Maggie and Johnny stared at him, their eyes wide, not understanding.
“Wh-what?” Maggie stuttered.
“It’s scripture. In Ecclesiastes. See, nobody knows that verse. Everybody quotes the parts about there being a time to be born and a time to die, a time to dance and a time to mourn. But if you keep reading, you’ll find that verse. My grandma used to quote it. I think it helped her understand her ability. And you have the same ability, Miss Margaret. You gotta listen to me, child. Listen good. You’re tryin’ to put everything in a tidy little box and wrap it up tight, but I’m tellin’ you, you have the ability to change lives and alter destinies. I don’t know why or how Johnny is here, but be thankful for it, and don’t go tryin’ to unravel mysteries that can’t be unraveled without unraveling people’s lives.”
“I’m not trying to do anything, Gus! I didn’t try to go back in time. I just did!”
"I don't want to scare you, Miss Margaret, but you gotta understand. My grandma was deathly afraid of slipping into another time. And after that first time, when she'd seen the slaves trying to escape, she felt the layers were especially thin. She said it almost got to the point where she feared sleeping alone or being alone in any place where the history of her family was the strongest. She made my grandpa hold her while she slept, to make sure she didn't slip away."
Johnny and Maggie shared a glance, remembering how she had clung to him in the car, holding onto his hand for dear life.
"My grandma worked in a big old house in Birmingham owned by some rich white folk. Her mother, and her mother's mother had both worked in that house as well, along with various cousins and aunts and uncles going back several generations. That was how she got the job. Originally, our family had been slaves, and after emancipation, we just kept on working for the same family, 'cept we got paid a little. It wasn't really much different than it had been before. After my grandmother had her experience with the dogs and the slave trackers, she said working in that big house became a nightmare. It was as if the floodgates had opened. The blood connection, along with the house that had been standing for more than a century, filled with the history of her family, became like one of them houses of mirrors at the circus. You ever been in one of those? There's a million of you in all different shapes and sizes, and you don't know which one is real - which one is actually you.

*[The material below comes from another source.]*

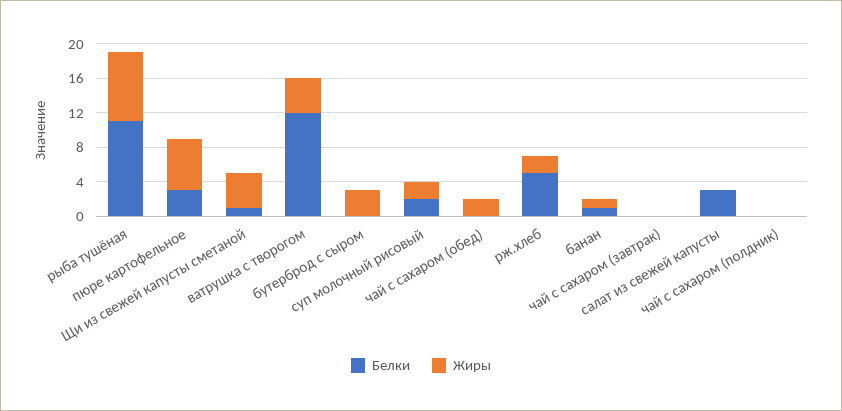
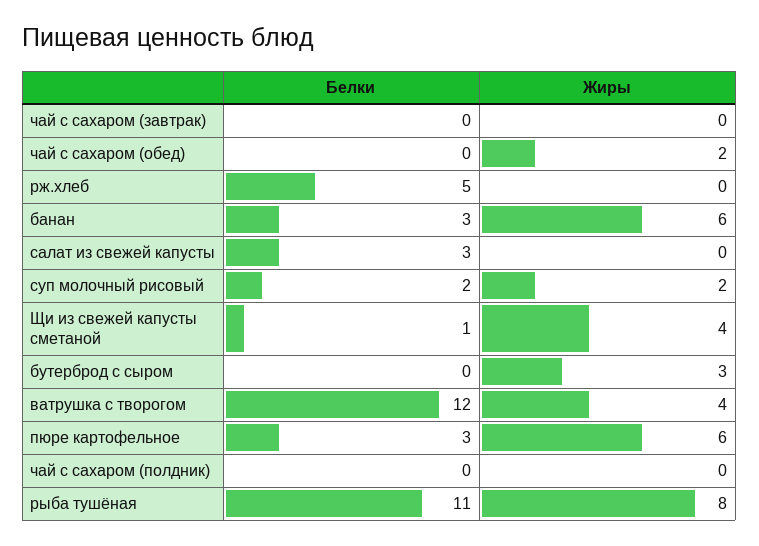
Жиры, рж.хлеб: 2 -> 0
Белки, банан: 1 -> 3
Жиры, банан: 1 -> 6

"One day my grandma was at work in the big house and she started feelin' poorly. The lady of the house told her to rest herself in the parlor in a big rocking chair. My grandma fell asleep, rocking back and forth in that chair. She woke up to find a young white girl strugglin' to fight off an older man who was makin' improper advances." Gus looked uncomfortable but soldiered on. "My grandma didn't think twice and started poundin' on the man's back, tryin' to pull him off the girl. The man ran from the room, and the girl cried in my grandmother's arms, begging her not tell what she'd seen.